大学院の教育において重要なことは,深い専門知識と同時に幅広い視野を習得することです。このため新潟大学大学院自然科学研究科(以下,自然科学研究科)では,数理物質科学専攻,材料生産システム専攻,電気情報工学専攻,生命食料科学専攻,環境科学専攻の5専攻により,幅広い学問分野の先端的研究に基づく教育を展開しています。そして大学院教育研究の高度化を目指し,自然科学研究科附属教育研究高度化センター(以下,高度化センター)を設置しています。高度化センターでは,急速に変わっていく社会に対応するため,(1) 教育プログラム企画・検証・改善部門,(2) 国際化推進部門,(3) 実践型教育研究部門を置き,学内外の関係組織と連携しながら大学院教育研究の高度化を推進していきます。

社会は必然的に変化していきますが,なにかのきっかけでそれまでに蓄積された変化へのエネルギーが一気に放出されることも考えられます。1700年代に始まった産業革命では農業文明社会から工業文明社会へと社会構造が変化しています。そして今,情報通信技術の急速な発展に後押しされた情報化社会を経て,持続可能な発展(SDGs)や人工知能(A I)などのキーワードに代表される新しい時代へ向けて変化が進んでいます。自然科学においては,ダイナミックでグローバルな連携が求められ,一つの地域・分野に留まってはおられないのが現状です。これまでのように単なる専門性や技術力だけではなく,研究成果の社会への還元が強く意識されるようになり,持続可能社会への貢献も重要となっています。
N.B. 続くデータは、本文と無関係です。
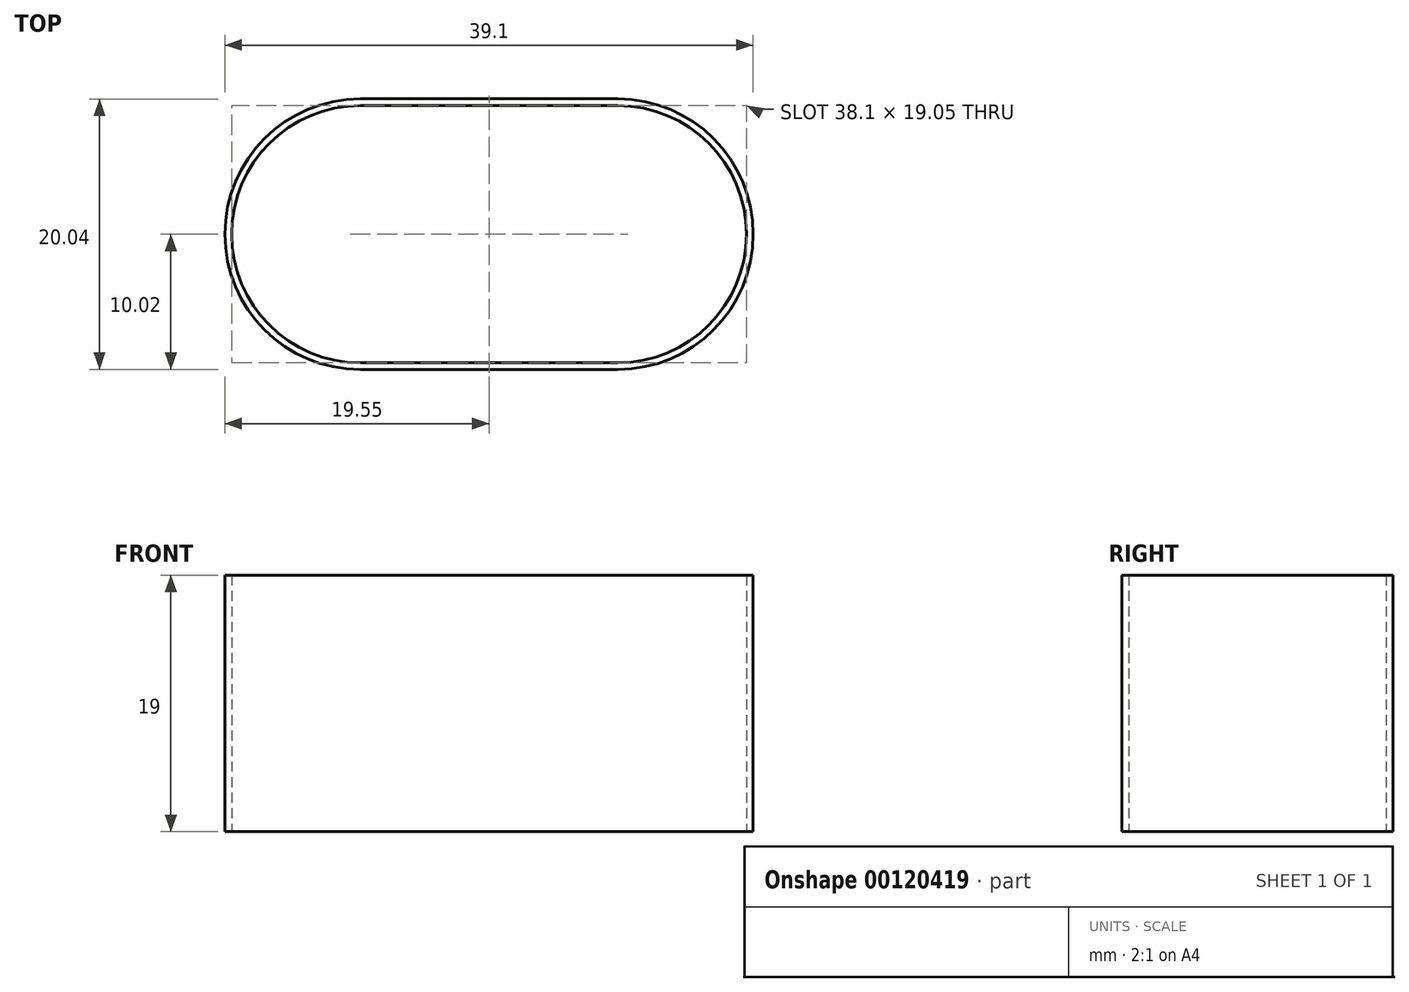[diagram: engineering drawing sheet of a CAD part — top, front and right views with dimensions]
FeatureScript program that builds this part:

このような時代において最先端の産業や学術研究分野で専門家として活躍し,新しい時代を創り出していくためには,学部の4年間で専門知識を学ぶだけでは十分ではありません。大学院で専門性を高めるととともに関連分野も広く学び科学的な視点から俯瞰的にものごと捉えていく能力を身につけることがますます重要となっています。自然科学研究科は,理学・工学・農学の幅広い学問分野を幅広くカバーしつつ学際的な研究を推進していますが,学部生の約5割が本研究科へ進学しております。高度化センターは学部も含めて関係する組織との連携を図り,成長を実感できるダイナミックな教育研究を実現していきたいと思います。皆様の温かいご支援とご協力をお願いいたします。